Yesteryear is a story which works on many levels. Not only is it a classic science fiction story that involves time travel, but it’s a touching and balanced family drama. Yesteryear also gave 1970s era viewers their first look at a Vulcan city, Spock’s difficult childhood and his pet sehlat, I-Chaya.
Limited Animation: Though "Star Trek: The Animated Series" was produced by using Filmation’s relatively inexpensive “limited animation” technique, it is just as good as any of the live action "Star Trek" series and feature films. The animation isn’t the best: the show relies on such “cheats” as the use of long shots of the background elements and reuse of stock character footage.
One trick Filmation uses often in "Star Trek" is to show exterior shots of the Enterprise with voice-overs to tell part of a story without showing the characters.
There are even some really strange color issues, such as the Klingons wearing uniforms partly colored pink. (Hal Sutherland, the series’ principal director, was color blind and couldn’t tell the difference between light gray and pink.)
Nevertheless, Roddenberry’s insistence that "Star Trek: The Animated Series" retain the same creative level as the 1966-1969 classic paid off. The quality of the writing and voice acting compensated for the show’s low-cost animation, and many TV critics of the time gave it positive reviews.
In a 1973 review of the series, the Los Angeles Times reviewer said:
“NBC’s new animated Star Trek is as out of place in the Saturday morning kiddie ghetto as a Mercedes in a soapbox derby.
“Don’t be put off by the fact that it’s now a cartoon….It is fascinating fare, written, produced and executed with all the imaginative skill, the intellectual flare and the literary level that made Gene Roddenberry’s famous old science fiction epic the most avidly followed program in TV history, particularly in high IQ circles.”
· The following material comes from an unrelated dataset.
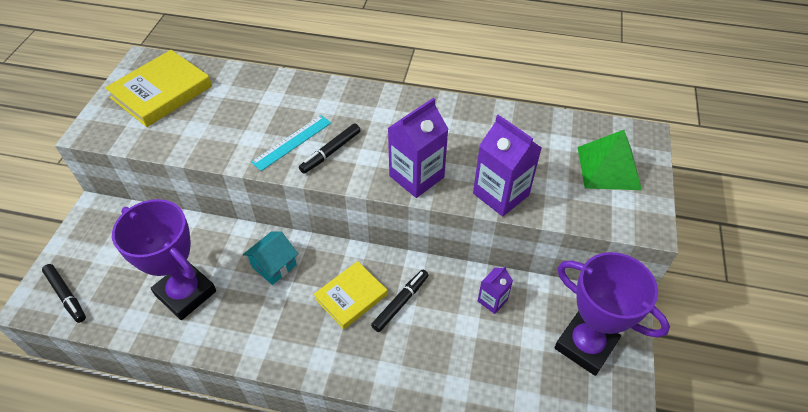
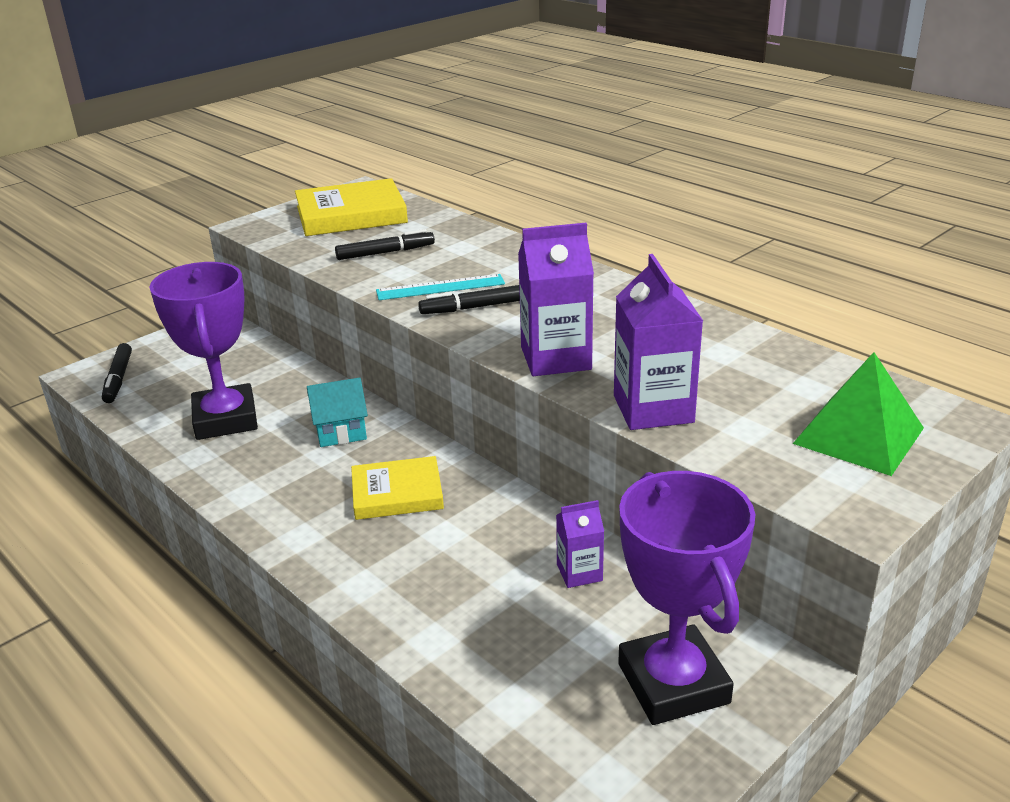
camera: 35 degrees right, 20 degrees down
black marker [371,270,428,332] -> black marker moved to [335,229,435,260]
The Box Set: "Star Trek: The Animated Series" was released as a four-DVD box set in 2006 by CBS DVD, a year before the release of the remastered edition of "Star Trek: The Original Series’ Season One" box set. Though the outer clamshell has a different color scheme and the multi-disc jewel case is smaller than the Remastered Edition’s DVD holder, there is a resemblance in the packaging design and functionality.
Each of the four DVDs features label art that depicts a senior officer of the Starship Enterprise (Kirk, Spock, Scotty, and “Bones” McCoy). The DVDs hold an average of five episodes each. At least one episode in each DVD comes with a cool extra feature. David Gerrold provides audio commentaries for two episodes he wrote. Additionally, Star Trek Encyclopedia authors Mike and Denise Okuda give viewers trivia and production details about the show in text commentary tracks in selected episodes.
Disc 4 also contains Drawn to the Final Frontier: The Making of Star Trek: The Animated Series, a short documentary featuring interviews with some of the show’s production staff (but none of the cast members). Other extras on this disc include a brief text-only rundown of the show’s history and a series of canon-related clips titled What’s the Star Trek Connection?